Your task:
Show every line of the data that contains the string "same".

(Dataset records)
►

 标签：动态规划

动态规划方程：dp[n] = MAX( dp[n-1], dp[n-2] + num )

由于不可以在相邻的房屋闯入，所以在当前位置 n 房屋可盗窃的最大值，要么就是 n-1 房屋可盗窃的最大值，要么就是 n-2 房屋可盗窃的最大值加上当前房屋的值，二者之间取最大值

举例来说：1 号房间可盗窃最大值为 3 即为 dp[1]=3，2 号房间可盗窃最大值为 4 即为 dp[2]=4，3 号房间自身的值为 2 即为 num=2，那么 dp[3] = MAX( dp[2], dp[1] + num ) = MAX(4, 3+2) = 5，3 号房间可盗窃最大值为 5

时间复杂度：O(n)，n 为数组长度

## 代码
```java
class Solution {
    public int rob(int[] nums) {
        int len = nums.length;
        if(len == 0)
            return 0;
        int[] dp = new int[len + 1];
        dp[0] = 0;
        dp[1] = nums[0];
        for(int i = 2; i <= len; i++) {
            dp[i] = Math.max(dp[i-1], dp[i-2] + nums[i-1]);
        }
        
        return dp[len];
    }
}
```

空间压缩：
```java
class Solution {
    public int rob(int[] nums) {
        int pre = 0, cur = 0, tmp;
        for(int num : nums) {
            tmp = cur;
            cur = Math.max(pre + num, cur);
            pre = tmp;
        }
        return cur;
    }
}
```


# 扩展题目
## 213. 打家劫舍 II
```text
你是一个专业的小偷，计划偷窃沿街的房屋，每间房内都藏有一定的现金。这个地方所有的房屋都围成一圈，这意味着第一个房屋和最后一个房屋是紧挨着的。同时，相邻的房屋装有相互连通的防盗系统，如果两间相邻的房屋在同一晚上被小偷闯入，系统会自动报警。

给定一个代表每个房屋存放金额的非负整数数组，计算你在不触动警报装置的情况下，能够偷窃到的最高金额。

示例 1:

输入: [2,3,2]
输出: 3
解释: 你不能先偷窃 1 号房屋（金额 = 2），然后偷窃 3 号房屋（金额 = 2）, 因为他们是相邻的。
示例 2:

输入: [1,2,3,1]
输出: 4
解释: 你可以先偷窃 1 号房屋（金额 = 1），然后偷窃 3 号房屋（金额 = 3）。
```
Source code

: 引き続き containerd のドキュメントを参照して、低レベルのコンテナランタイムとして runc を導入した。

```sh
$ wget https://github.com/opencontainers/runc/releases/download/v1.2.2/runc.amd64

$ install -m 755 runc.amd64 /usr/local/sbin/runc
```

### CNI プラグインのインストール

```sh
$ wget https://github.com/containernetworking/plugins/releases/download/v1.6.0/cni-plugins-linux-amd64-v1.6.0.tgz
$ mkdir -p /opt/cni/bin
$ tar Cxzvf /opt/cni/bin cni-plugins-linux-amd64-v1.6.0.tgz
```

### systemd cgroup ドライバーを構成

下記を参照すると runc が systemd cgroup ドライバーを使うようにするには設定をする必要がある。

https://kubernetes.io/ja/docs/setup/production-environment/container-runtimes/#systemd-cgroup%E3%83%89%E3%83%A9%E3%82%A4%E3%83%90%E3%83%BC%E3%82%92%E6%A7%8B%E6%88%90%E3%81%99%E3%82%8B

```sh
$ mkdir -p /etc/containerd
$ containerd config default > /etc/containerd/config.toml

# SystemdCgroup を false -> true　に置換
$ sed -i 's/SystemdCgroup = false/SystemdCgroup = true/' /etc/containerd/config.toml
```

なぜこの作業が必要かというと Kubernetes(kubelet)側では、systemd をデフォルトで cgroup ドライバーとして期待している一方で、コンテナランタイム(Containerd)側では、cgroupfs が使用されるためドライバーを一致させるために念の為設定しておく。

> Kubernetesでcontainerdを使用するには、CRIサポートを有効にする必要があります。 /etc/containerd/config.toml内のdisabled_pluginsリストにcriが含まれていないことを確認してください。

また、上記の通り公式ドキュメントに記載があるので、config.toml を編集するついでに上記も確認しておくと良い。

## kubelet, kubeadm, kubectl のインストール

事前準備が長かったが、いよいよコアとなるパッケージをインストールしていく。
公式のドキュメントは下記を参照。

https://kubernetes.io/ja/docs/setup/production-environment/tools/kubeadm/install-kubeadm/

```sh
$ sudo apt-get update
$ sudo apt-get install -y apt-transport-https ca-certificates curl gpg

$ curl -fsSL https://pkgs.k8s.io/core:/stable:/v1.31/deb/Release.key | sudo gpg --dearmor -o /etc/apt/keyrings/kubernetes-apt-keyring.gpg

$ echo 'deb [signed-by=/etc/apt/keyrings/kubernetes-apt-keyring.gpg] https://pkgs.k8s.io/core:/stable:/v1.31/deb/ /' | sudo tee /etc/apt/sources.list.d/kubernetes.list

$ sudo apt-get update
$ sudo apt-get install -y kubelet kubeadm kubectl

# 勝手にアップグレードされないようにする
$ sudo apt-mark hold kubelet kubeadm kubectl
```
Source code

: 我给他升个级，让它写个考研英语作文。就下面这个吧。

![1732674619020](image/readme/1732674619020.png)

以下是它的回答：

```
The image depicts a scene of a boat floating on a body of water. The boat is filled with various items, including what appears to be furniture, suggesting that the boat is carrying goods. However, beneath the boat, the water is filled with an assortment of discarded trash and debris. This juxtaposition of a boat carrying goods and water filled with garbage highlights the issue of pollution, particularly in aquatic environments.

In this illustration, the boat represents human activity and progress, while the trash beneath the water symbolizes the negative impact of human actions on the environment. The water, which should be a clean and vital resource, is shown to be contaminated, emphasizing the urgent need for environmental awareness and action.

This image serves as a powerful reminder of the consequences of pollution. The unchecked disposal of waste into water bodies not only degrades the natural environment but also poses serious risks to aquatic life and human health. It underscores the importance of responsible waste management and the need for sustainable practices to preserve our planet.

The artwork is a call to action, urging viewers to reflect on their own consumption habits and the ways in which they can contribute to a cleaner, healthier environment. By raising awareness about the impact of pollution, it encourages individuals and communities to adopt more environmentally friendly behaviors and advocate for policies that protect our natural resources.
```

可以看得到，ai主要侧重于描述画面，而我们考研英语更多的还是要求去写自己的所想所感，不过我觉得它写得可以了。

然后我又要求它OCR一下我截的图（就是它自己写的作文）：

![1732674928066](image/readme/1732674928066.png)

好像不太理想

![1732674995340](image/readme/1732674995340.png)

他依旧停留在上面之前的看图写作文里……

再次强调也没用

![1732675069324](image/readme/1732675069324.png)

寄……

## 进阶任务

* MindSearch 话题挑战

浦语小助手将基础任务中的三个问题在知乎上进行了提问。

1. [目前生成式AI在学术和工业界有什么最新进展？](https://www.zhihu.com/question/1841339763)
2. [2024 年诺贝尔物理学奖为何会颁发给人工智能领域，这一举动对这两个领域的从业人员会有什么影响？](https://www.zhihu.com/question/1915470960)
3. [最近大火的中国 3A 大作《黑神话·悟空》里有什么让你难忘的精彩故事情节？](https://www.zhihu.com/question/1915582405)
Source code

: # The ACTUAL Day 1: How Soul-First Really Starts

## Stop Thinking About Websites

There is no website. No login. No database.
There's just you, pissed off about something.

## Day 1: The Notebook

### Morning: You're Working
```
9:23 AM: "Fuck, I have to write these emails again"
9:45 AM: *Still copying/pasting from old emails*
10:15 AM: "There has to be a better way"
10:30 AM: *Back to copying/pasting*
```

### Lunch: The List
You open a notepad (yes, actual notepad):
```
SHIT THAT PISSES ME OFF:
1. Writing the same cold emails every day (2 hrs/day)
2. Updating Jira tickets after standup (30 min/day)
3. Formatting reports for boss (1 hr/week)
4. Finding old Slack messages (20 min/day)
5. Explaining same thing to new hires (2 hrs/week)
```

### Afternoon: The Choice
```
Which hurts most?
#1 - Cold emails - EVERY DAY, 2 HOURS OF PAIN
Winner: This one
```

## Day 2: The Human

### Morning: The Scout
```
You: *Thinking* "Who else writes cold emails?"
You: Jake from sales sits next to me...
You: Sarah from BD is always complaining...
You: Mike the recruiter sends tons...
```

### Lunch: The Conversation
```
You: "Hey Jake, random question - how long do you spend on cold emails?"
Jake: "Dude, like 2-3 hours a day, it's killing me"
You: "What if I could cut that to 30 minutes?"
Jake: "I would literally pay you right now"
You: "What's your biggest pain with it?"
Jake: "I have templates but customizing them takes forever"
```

◄

Your solution:
1. Writing the same cold emails every day (2 hrs/day)
5. Explaining same thing to new hires (2 hrs/week)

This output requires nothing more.